Saturday, 30 August 2014

Learning the art of hand lettering

A new obsession of mine is hand lettering. I have been inspired since joining the online Filofax community and seeing posts of beautifully decorated planner pages with gorgeous styles of writing. Particular inspirations of mine on Instagram are kikkiknetter and craftyniftydoer. They post photos of their planner pages and the writing on them looks amazing. I can only dream of being half as good as them one day. 

Instagram @craftyniftydoer


For other hopefull beginners out there I thought I'd share the first part of my journey with you. I started off with the best free teaching resource - Youtube. It seems like the starting point for me needed to be learning how to write cursively. At school I was taught how to write "joined-up", but over the years my hand-writing has evolved into a semi-joined-up scrawl. I watched a few videos showing how to do the alphabet cursively, and although each had a slightly different slant on doing things, they all had similarities. By watching a variety of these videos, notepad and pen in hand and practising along with them, I started to get the feel of cursive handwriting. My absolute favourite channel for practising is Loops and Tails which has a minute long video on each letter (upper and lower case). On their website, they also have free printable worksheets and exercise drills you can work through.

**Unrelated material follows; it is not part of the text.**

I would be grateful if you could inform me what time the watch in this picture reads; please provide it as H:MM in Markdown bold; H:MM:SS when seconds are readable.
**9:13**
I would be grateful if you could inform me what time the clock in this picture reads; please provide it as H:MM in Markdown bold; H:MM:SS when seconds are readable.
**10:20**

Tip: I can't remember where I saw this, but someone said if you want to make your writing look more like you've used a calligraphy pen, thicken up the downward strokes. I have been working on this technique and I quite like it. 

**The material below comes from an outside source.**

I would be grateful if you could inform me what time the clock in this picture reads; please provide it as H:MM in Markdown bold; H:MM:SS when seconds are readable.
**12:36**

I also stumbled across a video on accenting, which talks you through different ways to frame, boarder and accent your hand-writing. I copied all of these out into my notepad too. I find it really handy to have a record of everything I see in my notepad so I can look back on it and use it. Saves trying to hunt down the specific videos. 

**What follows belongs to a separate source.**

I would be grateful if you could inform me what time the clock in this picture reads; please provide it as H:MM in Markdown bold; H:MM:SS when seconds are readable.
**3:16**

This is pretty much where I am up to right now. I keep practising my crusive lettering, the more I do it, I hope the more smooth it will look. At the moment I am having to think about it and therefore write it slowly which means it can look quite shaky. Once I have mastered this, I will start looking at other fonts and different styles of writing to learn.

I'm writing out people's names, phrases, random words that come into my head, anyting to practise really. A little untidy, but something I worked on today...


Part of my problem above with the untidyness is probably the black pen I used. It is a Uniball signo gelstick 0.7 that I had laying around at home. It's quite nice to write with, but not so good for thickening the letters as the nib is not precise enough.

One day, maybe my planner will look like a work of art. I can dream.